Every script in this academy reads credentials from environment variables, never hardcoded, never visible to the LLM. A single .env file in your project root covers the whole stack.
Example .env
# LLM provider (pick one)
ANTHROPIC_API_KEY=sk-ant-xxx
OPENAI_API_KEY=sk-xxx
# Limitless API token, required from Module 03 (Crash Course).
# apiKey = token id, public, goes in lmts-api-key header.
# secret = base64 HMAC secret, shown once, used to sign each request per
# docs.limitless.exchange/developers/authentication.
LIMITLESS_API_KEY=token_id_replace_me
LIMITLESS_API_SECRET=base64_secret_replace_me
# Wallet private key, signs on-chain orders (EIP-712) from Module 11 (Deployment) onwards.
# Separate from the API token; both come from the same external wallet.
PRIVATE_KEY=0xabc123...
# Optional
BASE_URL=https://api.limitless.exchange
LOG_LEVEL=info
Save as plain text in your project root. No quotes around values.
.gitignore it
# In your project's .gitignore
.env
.env.local
.env.*.local
*.pem
private_key.txt
# Agent-specific
conversations/ # chat transcripts
traces/ # LLM call logs
Also ignore conversation logs, they can leak sensitive tool responses. Commit a .env.example with dummy values instead.
New to editing text files?
You don’t need a heavy IDE to edit a .env. Right-click the file, choose “Open with”, and pick a plain-text editor: Notepad++ on Windows (free download), BBEdit or TextEdit (Format → Make Plain Text) on macOS, gedit or nano on Linux. Do not use Word or Google Docs, they insert formatting that breaks the file.

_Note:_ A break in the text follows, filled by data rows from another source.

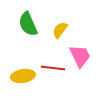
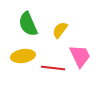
yellow ellipse: moved 20 px up
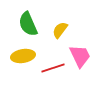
red line: rotated 25 degrees counterclockwise
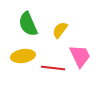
red line: rotated 25 degrees clockwise
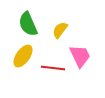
yellow ellipse: rotated 45 degrees counterclockwise
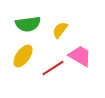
green semicircle: rotated 75 degrees counterclockwise
pink trapezoid: rotated 35 degrees counterclockwise
red line: rotated 40 degrees counterclockwise
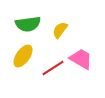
pink trapezoid: moved 1 px right, 3 px down
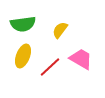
green semicircle: moved 5 px left
yellow ellipse: rotated 15 degrees counterclockwise
red line: moved 3 px left, 1 px up; rotated 10 degrees counterclockwise
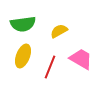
yellow semicircle: moved 1 px left, 1 px down; rotated 24 degrees clockwise
red line: rotated 25 degrees counterclockwise
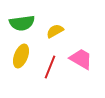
green semicircle: moved 1 px left, 1 px up
yellow semicircle: moved 4 px left
yellow ellipse: moved 2 px left
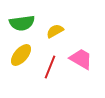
yellow ellipse: moved 1 px up; rotated 20 degrees clockwise
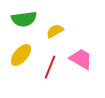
green semicircle: moved 2 px right, 4 px up
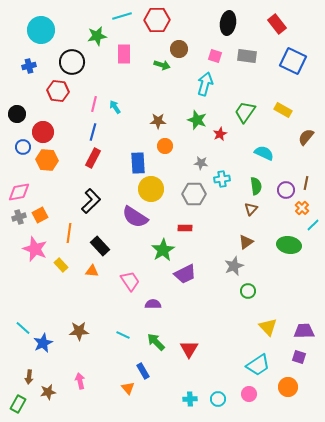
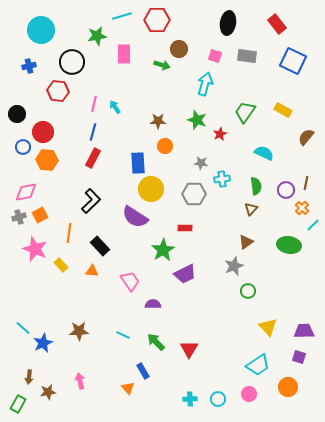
pink diamond at (19, 192): moved 7 px right
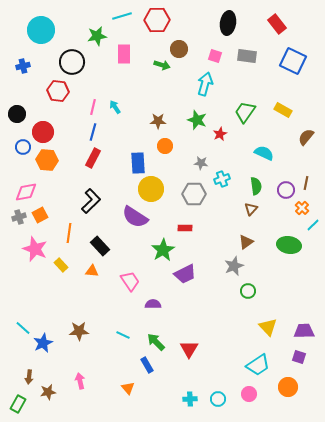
blue cross at (29, 66): moved 6 px left
pink line at (94, 104): moved 1 px left, 3 px down
cyan cross at (222, 179): rotated 14 degrees counterclockwise
blue rectangle at (143, 371): moved 4 px right, 6 px up
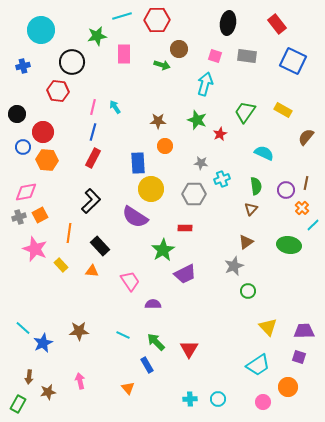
pink circle at (249, 394): moved 14 px right, 8 px down
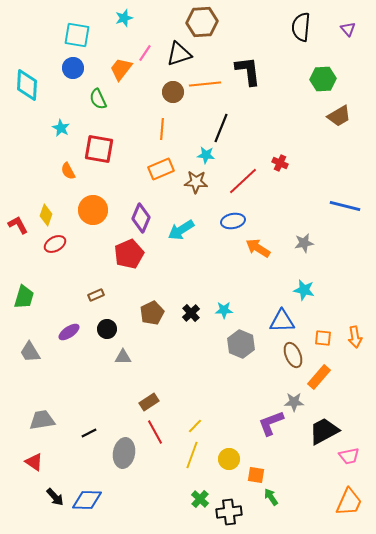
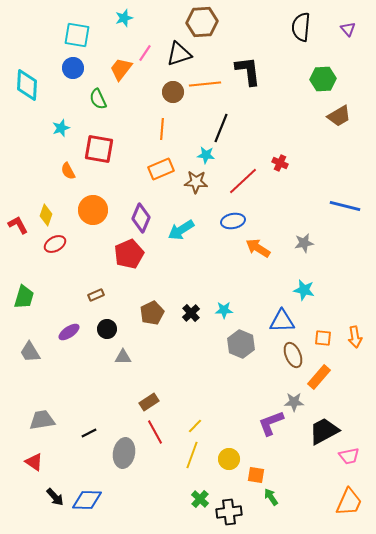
cyan star at (61, 128): rotated 24 degrees clockwise
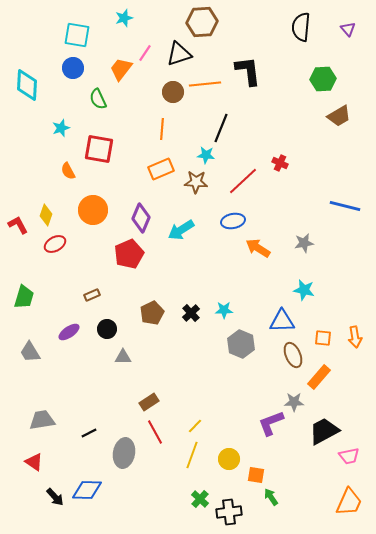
brown rectangle at (96, 295): moved 4 px left
blue diamond at (87, 500): moved 10 px up
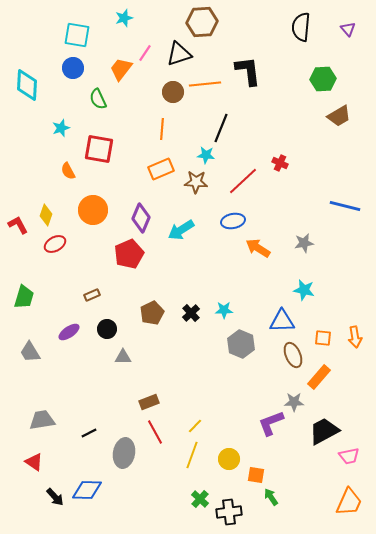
brown rectangle at (149, 402): rotated 12 degrees clockwise
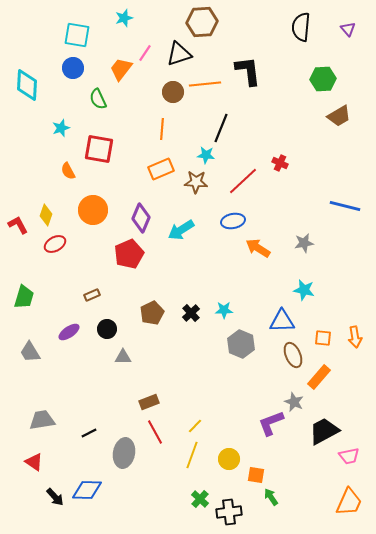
gray star at (294, 402): rotated 24 degrees clockwise
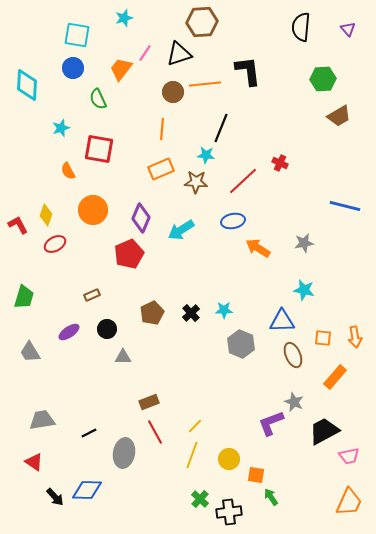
orange rectangle at (319, 377): moved 16 px right
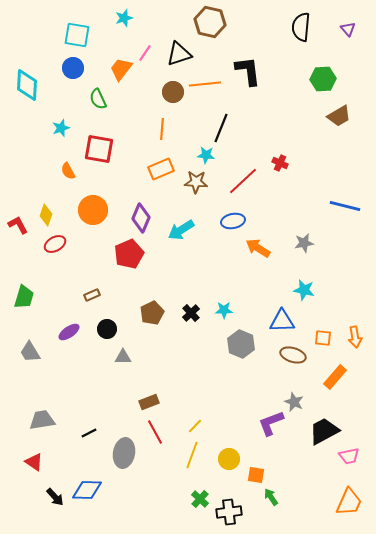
brown hexagon at (202, 22): moved 8 px right; rotated 16 degrees clockwise
brown ellipse at (293, 355): rotated 50 degrees counterclockwise
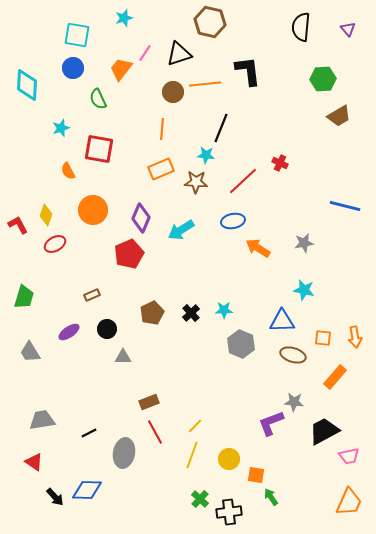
gray star at (294, 402): rotated 18 degrees counterclockwise
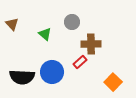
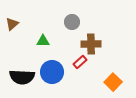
brown triangle: rotated 32 degrees clockwise
green triangle: moved 2 px left, 7 px down; rotated 40 degrees counterclockwise
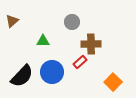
brown triangle: moved 3 px up
black semicircle: moved 1 px up; rotated 50 degrees counterclockwise
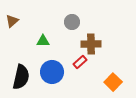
black semicircle: moved 1 px left, 1 px down; rotated 30 degrees counterclockwise
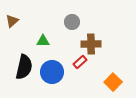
black semicircle: moved 3 px right, 10 px up
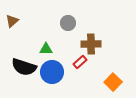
gray circle: moved 4 px left, 1 px down
green triangle: moved 3 px right, 8 px down
black semicircle: rotated 95 degrees clockwise
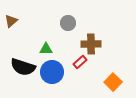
brown triangle: moved 1 px left
black semicircle: moved 1 px left
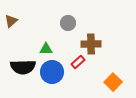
red rectangle: moved 2 px left
black semicircle: rotated 20 degrees counterclockwise
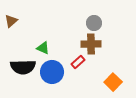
gray circle: moved 26 px right
green triangle: moved 3 px left, 1 px up; rotated 24 degrees clockwise
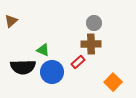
green triangle: moved 2 px down
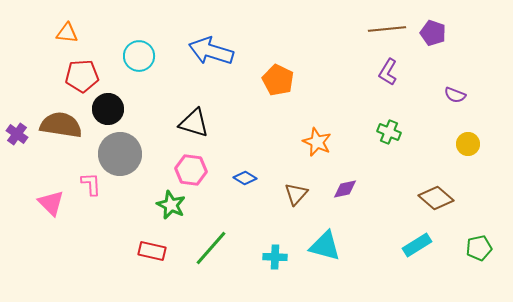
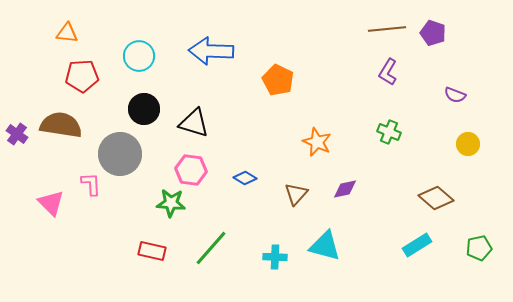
blue arrow: rotated 15 degrees counterclockwise
black circle: moved 36 px right
green star: moved 2 px up; rotated 20 degrees counterclockwise
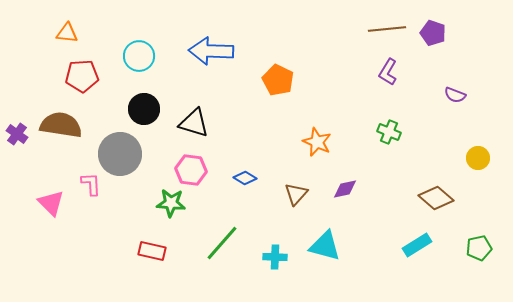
yellow circle: moved 10 px right, 14 px down
green line: moved 11 px right, 5 px up
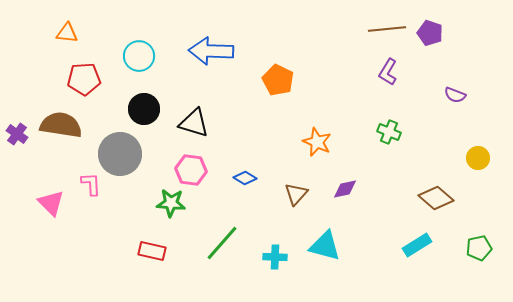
purple pentagon: moved 3 px left
red pentagon: moved 2 px right, 3 px down
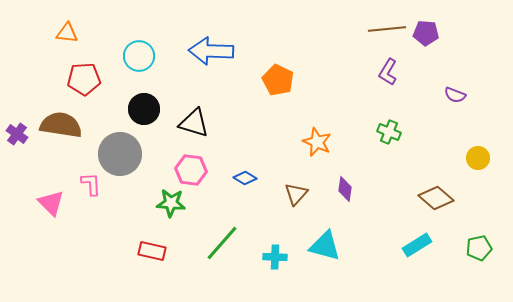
purple pentagon: moved 4 px left; rotated 15 degrees counterclockwise
purple diamond: rotated 70 degrees counterclockwise
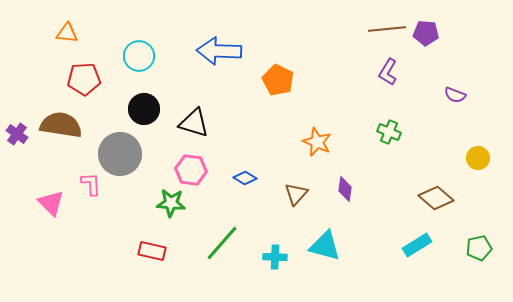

Loading the .env file at runtime
- TypeScriptUse node --env-file=.env script.ts (Node 20.6+), or npm install dotenv and import 'dotenv/config' at the top of each entry point.
- Pythonpip install python-dotenv, then from dotenv import load_dotenv; load_dotenv() before reading os.environ.
Section 06
Editor & extensions.
Four options, from “I just need to paste a key” to “I pair with Claude inline as I code.” Pick whichever matches where you are, agent work benefits from editors that can chat with an LLM, but you can absolutely start simple.
Plain text
For quick .env / config edits with zero setup. Perfect if you’re new to writing code.
- WinNotepad++ (free)
- MacBBEdit, TextEdit
- Lingedit, Kate, nano
VS Code
Free and universal. Works with Claude Code, GitHub Copilot, or Continue.dev for inline AI.
- ESLint + Prettier
- Python + Pylance
- DotENV, GitLens
Cursor
VS Code fork with LLM chat built in. Natural fit for agent work, pair with Claude while building tools.
- Cmd/Ctrl+K to edit in place
- Cmd/Ctrl+L to chat
Claude Code (CLI)
Anthropic’s own CLI agent. Runs in your terminal, edits files, explains choices. Learn agent patterns by using one.
Install: npm i -g @anthropic-ai/claude-code
Setup complete
You’re ready to build agents.
Runtime installed, external wallet funded with USDC + ETH on Base, HMAC API key minted, LLM key in hand, .env in place, editor chosen. Every module from here on assumes this floor.